# Requirement
When you write out the records, keep every word exact and drop the pictures.

# Dataset excerpts
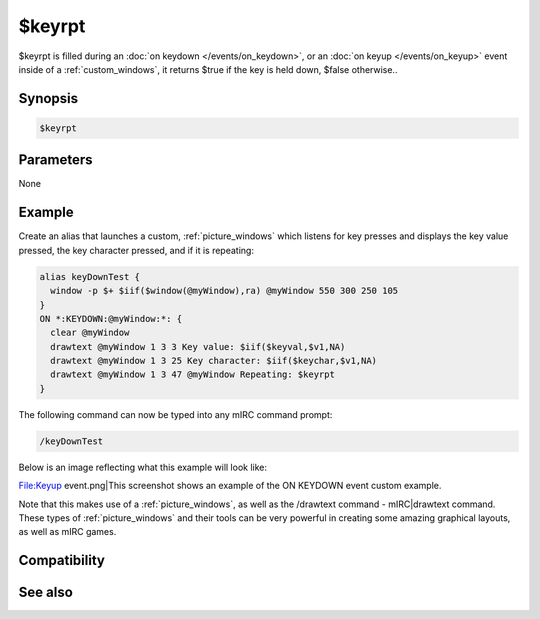 $keyrpt
=======

$keyrpt is filled during an :doc:`on keydown </events/on_keydown>`, or an :doc:`on keyup </events/on_keyup>` event inside of a :ref:`custom_windows`, it returns $true if the key is held down, $false otherwise..

Synopsis
--------

.. code:: text

    $keyrpt

Parameters
----------

None

Example
-------

Create an alias that launches a custom, :ref:`picture_windows` which listens for key presses and displays the key value pressed, the key character pressed, and if it is repeating:

.. code:: text

    alias keyDownTest {
      window -p $+ $iif($window(@myWindow),ra) @myWindow 550 300 250 105
    }
    ON *:KEYDOWN:@myWindow:*: {
      clear @myWindow
      drawtext @myWindow 1 3 3 Key value: $iif($keyval,$v1,NA)
      drawtext @myWindow 1 3 25 Key character: $iif($keychar,$v1,NA)
      drawtext @myWindow 1 3 47 @myWindow Repeating: $keyrpt
    }

The following command can now be typed into any mIRC command prompt:

.. code:: text

    /keyDownTest

Below is an image reflecting what this example will look like:

File:Keyup event.png|This screenshot shows an example of the ON KEYDOWN event custom example.

Note that this makes use of a :ref:`picture_windows`, as well as the /drawtext command - mIRC|drawtext command. These types of :ref:`picture_windows` and their tools can be very powerful in creating some amazing graphical layouts, as well as mIRC games.

Compatibility
-------------

.. compatibility:: 5.5

See also
--------

.. hlist::
    :columns: 4

    * :ref:`custom_windows`
    * :doc:`on keydown </events/on_keydown>`
    * :doc:`on keyup </events/on_keyup>`
    * :doc:`/drawtext </commands/drawtext>`
    * :doc:`$keychar </identifiers/keychar>`
    * :doc:`$keyval </identifiers/keyval>`

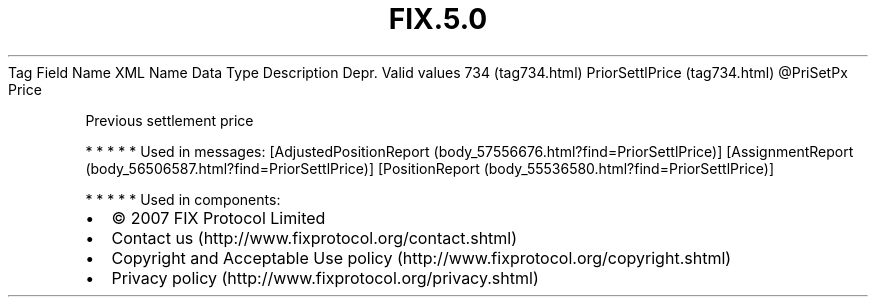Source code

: .TH FIX.5.0 "" "" "Tag #734"
Tag
Field Name
XML Name
Data Type
Description
Depr.
Valid values
734 (tag734.html)
PriorSettlPrice (tag734.html)
\@PriSetPx
Price
.PP
Previous settlement price
.PP
   *   *   *   *   *
Used in messages:
[AdjustedPositionReport (body_57556676.html?find=PriorSettlPrice)]
[AssignmentReport (body_56506587.html?find=PriorSettlPrice)]
[PositionReport (body_55536580.html?find=PriorSettlPrice)]
.PP
   *   *   *   *   *
Used in components:

.PD 0
.P
.PD

.PP
.PP
.IP \[bu] 2
© 2007 FIX Protocol Limited
.IP \[bu] 2
Contact us (http://www.fixprotocol.org/contact.shtml)
.IP \[bu] 2
Copyright and Acceptable Use policy (http://www.fixprotocol.org/copyright.shtml)
.IP \[bu] 2
Privacy policy (http://www.fixprotocol.org/privacy.shtml)
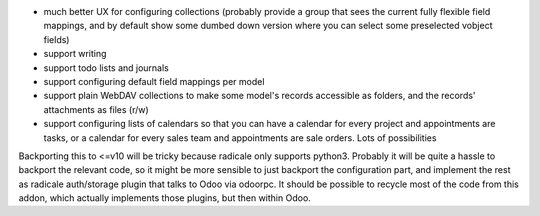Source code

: * much better UX for configuring collections (probably provide a group that sees the current fully flexible field mappings, and by default show some dumbed down version where you can select some preselected vobject fields)
* support writing
* support todo lists and journals
* support configuring default field mappings per model
* support plain WebDAV collections to make some model's records accessible as folders, and the records' attachments as files (r/w)
* support configuring lists of calendars so that you can have a calendar for every project and appointments are tasks, or a calendar for every sales team and appointments are sale orders. Lots of possibilities

Backporting this to <=v10 will be tricky because radicale only supports python3. Probably it will be quite a hassle to backport the relevant code, so it might be more sensible to just backport the configuration part, and implement the rest as radicale auth/storage plugin that talks to Odoo via odoorpc. It should be possible to recycle most of the code from this addon, which actually implements those plugins, but then within Odoo.

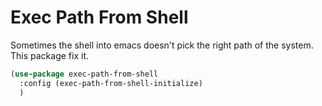* Exec Path From Shell

Sometimes the shell into emacs doesn't pick the right path of the system. This package fix it.

#+BEGIN_SRC emacs-lisp :tangle yes
(use-package exec-path-from-shell
  :config (exec-path-from-shell-initialize)
  )
#+END_SRC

# Result of this task
 $keyrpt
=======

$keyrpt is filled during an :doc:`on keydown </events/on_keydown>`, or an :doc:`on keyup </events/on_keyup>` event inside of a :ref:`custom_windows`, it returns $true if the key is held down, $false otherwise..

Synopsis
--------

.. code:: text

    $keyrpt

Parameters
----------

None

Example
-------

Create an alias that launches a custom, :ref:`picture_windows` which listens for key presses and displays the key value pressed, the key character pressed, and if it is repeating:

.. code:: text

    alias keyDownTest {
      window -p $+ $iif($window(@myWindow),ra) @myWindow 550 300 250 105
    }
    ON *:KEYDOWN:@myWindow:*: {
      clear @myWindow
      drawtext @myWindow 1 3 3 Key value: $iif($keyval,$v1,NA)
      drawtext @myWindow 1 3 25 Key character: $iif($keychar,$v1,NA)
      drawtext @myWindow 1 3 47 @myWindow Repeating: $keyrpt
    }

The following command can now be typed into any mIRC command prompt:

.. code:: text

    /keyDownTest

Below is an image reflecting what this example will look like:

File:Keyup event.png|This screenshot shows an example of the ON KEYDOWN event custom example.

Note that this makes use of a :ref:`picture_windows`, as well as the /drawtext command - mIRC|drawtext command. These types of :ref:`picture_windows` and their tools can be very powerful in creating some amazing graphical layouts, as well as mIRC games.

Compatibility
-------------

.. compatibility:: 5.5

See also
--------

.. hlist::
    :columns: 4

    * :ref:`custom_windows`
    * :doc:`on keydown </events/on_keydown>`
    * :doc:`on keyup </events/on_keyup>`
    * :doc:`/drawtext </commands/drawtext>`
    * :doc:`$keychar </identifiers/keychar>`
    * :doc:`$keyval </identifiers/keyval>`

Source code

: .TH FIX.5.0 "" "" "Tag #734"
Tag
Field Name
XML Name
Data Type
Description
Depr.
Valid values
734 (tag734.html)
PriorSettlPrice (tag734.html)
\@PriSetPx
Price
.PP
Previous settlement price
.PP
   *   *   *   *   *
Used in messages:
[AdjustedPositionReport (body_57556676.html?find=PriorSettlPrice)]
[AssignmentReport (body_56506587.html?find=PriorSettlPrice)]
[PositionReport (body_55536580.html?find=PriorSettlPrice)]
.PP
   *   *   *   *   *
Used in components:

.PD 0
.P
.PD

.PP
.PP
.IP \[bu] 2
© 2007 FIX Protocol Limited
.IP \[bu] 2
Contact us (http://www.fixprotocol.org/contact.shtml)
.IP \[bu] 2
Copyright and Acceptable Use policy (http://www.fixprotocol.org/copyright.shtml)
.IP \[bu] 2
Privacy policy (http://www.fixprotocol.org/privacy.shtml)
Source code

: * much better UX for configuring collections (probably provide a group that sees the current fully flexible field mappings, and by default show some dumbed down version where you can select some preselected vobject fields)
* support writing
* support todo lists and journals
* support configuring default field mappings per model
* support plain WebDAV collections to make some model's records accessible as folders, and the records' attachments as files (r/w)
* support configuring lists of calendars so that you can have a calendar for every project and appointments are tasks, or a calendar for every sales team and appointments are sale orders. Lots of possibilities

Backporting this to <=v10 will be tricky because radicale only supports python3. Probably it will be quite a hassle to backport the relevant code, so it might be more sensible to just backport the configuration part, and implement the rest as radicale auth/storage plugin that talks to Odoo via odoorpc. It should be possible to recycle most of the code from this addon, which actually implements those plugins, but then within Odoo.

* Exec Path From Shell

Sometimes the shell into emacs doesn't pick the right path of the system. This package fix it.

#+BEGIN_SRC emacs-lisp :tangle yes
(use-package exec-path-from-shell
  :config (exec-path-from-shell-initialize)
  )
#+END_SRC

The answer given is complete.